Renormalization group constructions of topological quantum liquids and beyond

TL;DR

This paper uses renormalization group methods to argue that all known gapped quantum phases, especially topological quantum liquids, obey the area law for entanglement entropy and can be efficiently represented by MERA tensor networks.

Contribution

It introduces an RG-based classification of gapped phases, proves that topological quantum liquids obey the area law, and links these phases to efficient MERA representations with specific bond dimension scaling.

Findings

All gapped phases with unique ground states obey the area law.

Topological quantum liquids obey the area law and have MERA representations with specific bond dimension scaling.

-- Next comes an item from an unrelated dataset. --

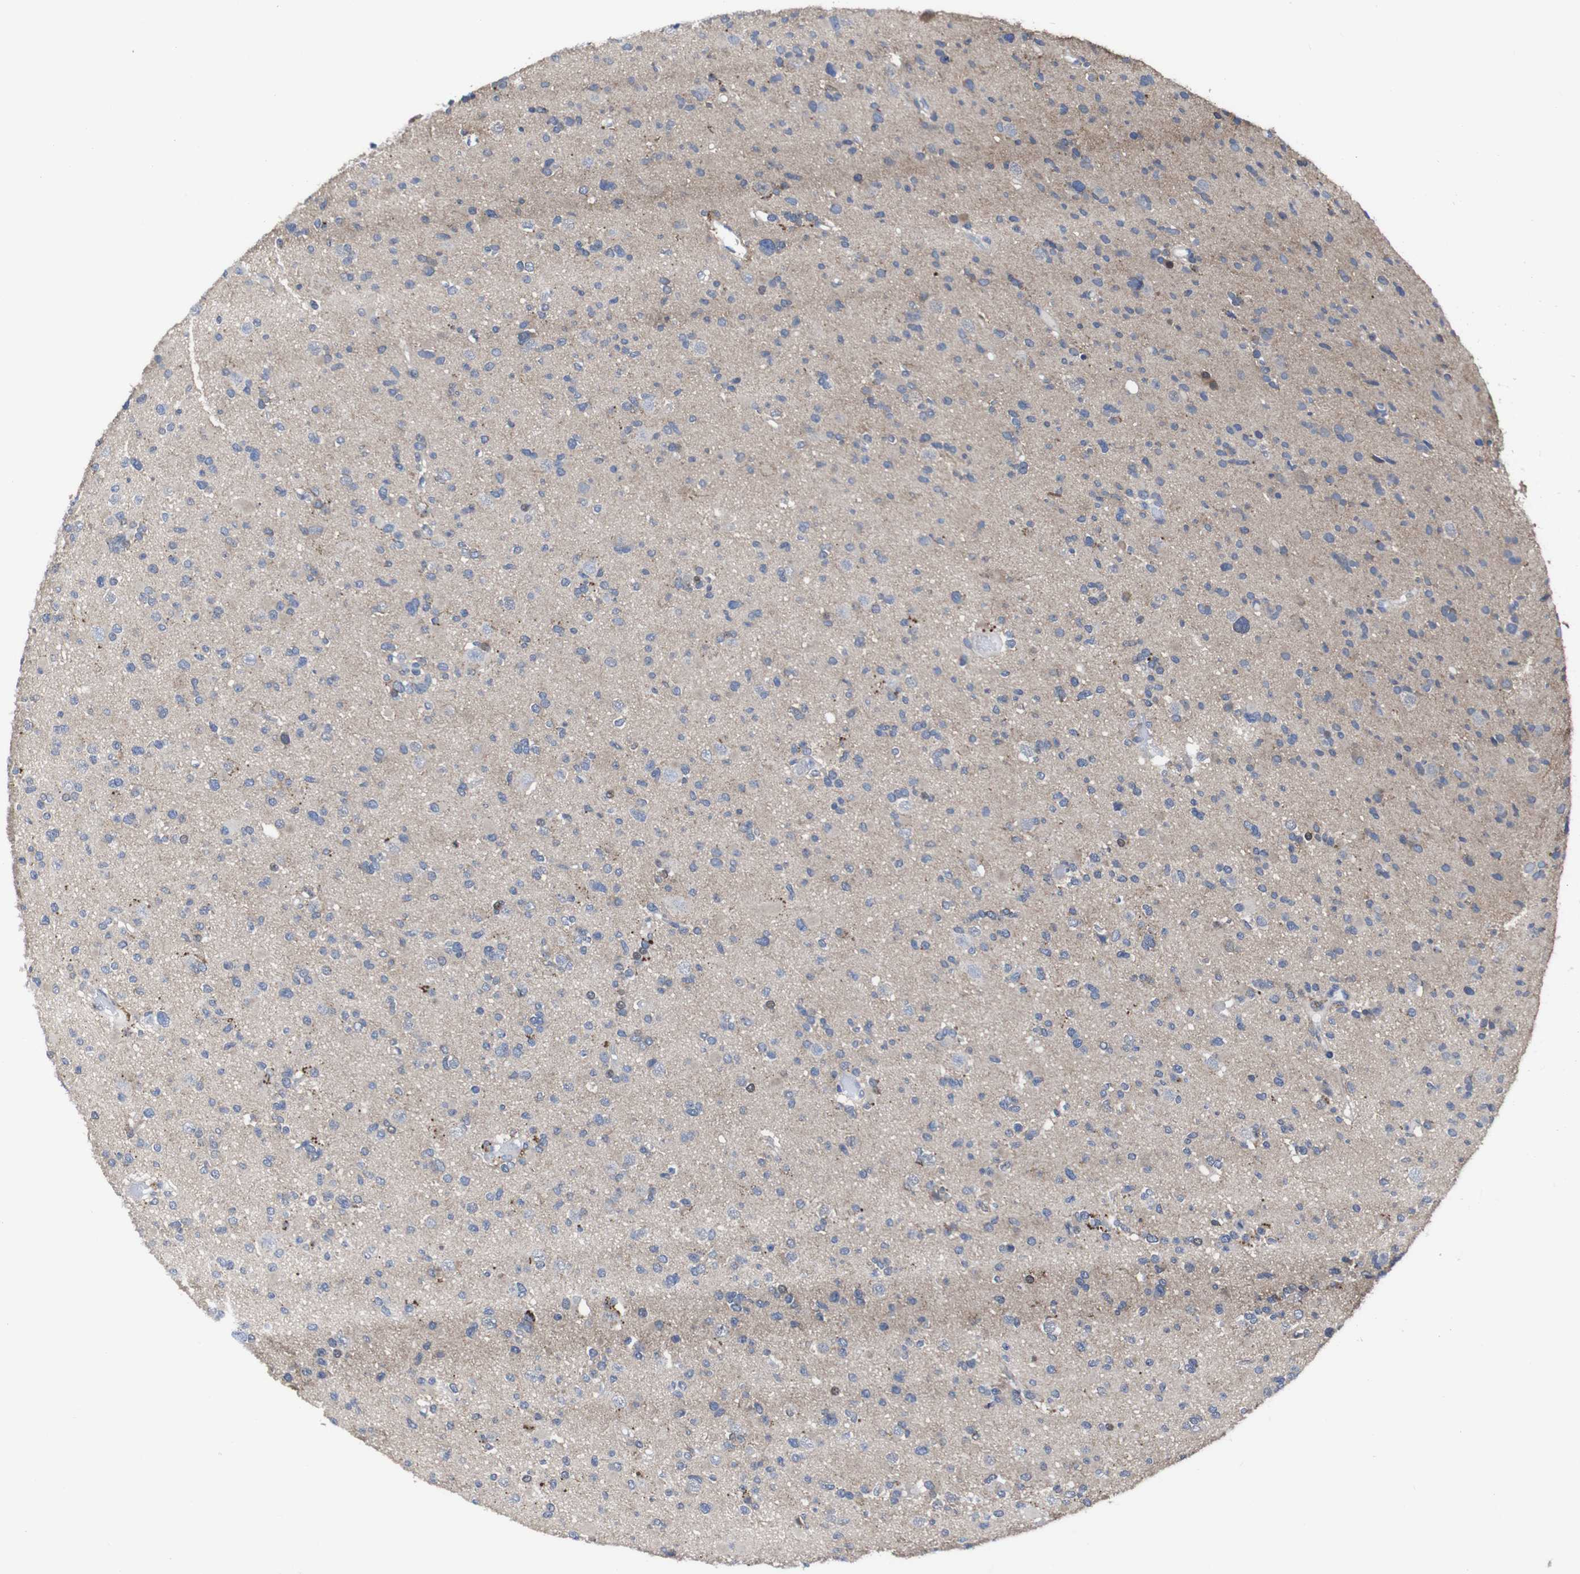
{"staining": {"intensity": "negative", "quantity": "none", "location": "none"}, "tissue": "glioma", "cell_type": "Tumor cells", "image_type": "cancer", "snomed": [{"axis": "morphology", "description": "Glioma, malignant, Low grade"}, {"axis": "topography", "description": "Brain"}], "caption": "Glioma was stained to show a protein in brown. There is no significant positivity in tumor cells. (Immunohistochemistry, brightfield microscopy, high magnification).", "gene": "SEMA4B", "patient": {"sex": "female", "age": 22}}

Chiral phases in 2D have approximate MERA with bond dimension scaling as e^{c log^{2(1+δ)}(L)}.

Abstract

We give a detailed physical argument for the area law for entanglement entropy in gapped phases of matter arising from local Hamiltonians. Our approach is based on renormalization group (RG) ideas and takes a resource oriented perspective. We report four main results. First, we argue for the "weak area law": any gapped phase with a unique ground state on every closed manifold obeys the area law. Second, we introduce an RG based classification scheme and give a detailed argument that all phases within the classification scheme obey the area law. Third, we define a special sub-class of gapped phases, \textit{topological quantum liquids}, which captures all examples of current physical relevance, and we rigorously show that TQLs obey an area law. Fourth, we show that all topological quantum liquids have MERA representations which achieve unit overlap with the ground state in the thermodynamic limit and which have a bond dimension scaling with system size $L$ as $e^{c \log^{d(1+\delta)}(L)}$ for all $\delta >0$. For example, we show that chiral phases in $d=2$ dimensions have an approximate MERA with bond dimension $e^{c \log^{2(1+\delta)}(L)}$. We discuss extensively a number of subsidiary ideas and results necessary to make the main arguments, including field theory constructions. While our argument for the general area law rests on physically-motived assumptions (which we make explicit) and is therefore not rigorous, we may conclude that "conventional" gapped phases obey the area law and that any gapped phase which violates the area law must be a dragon.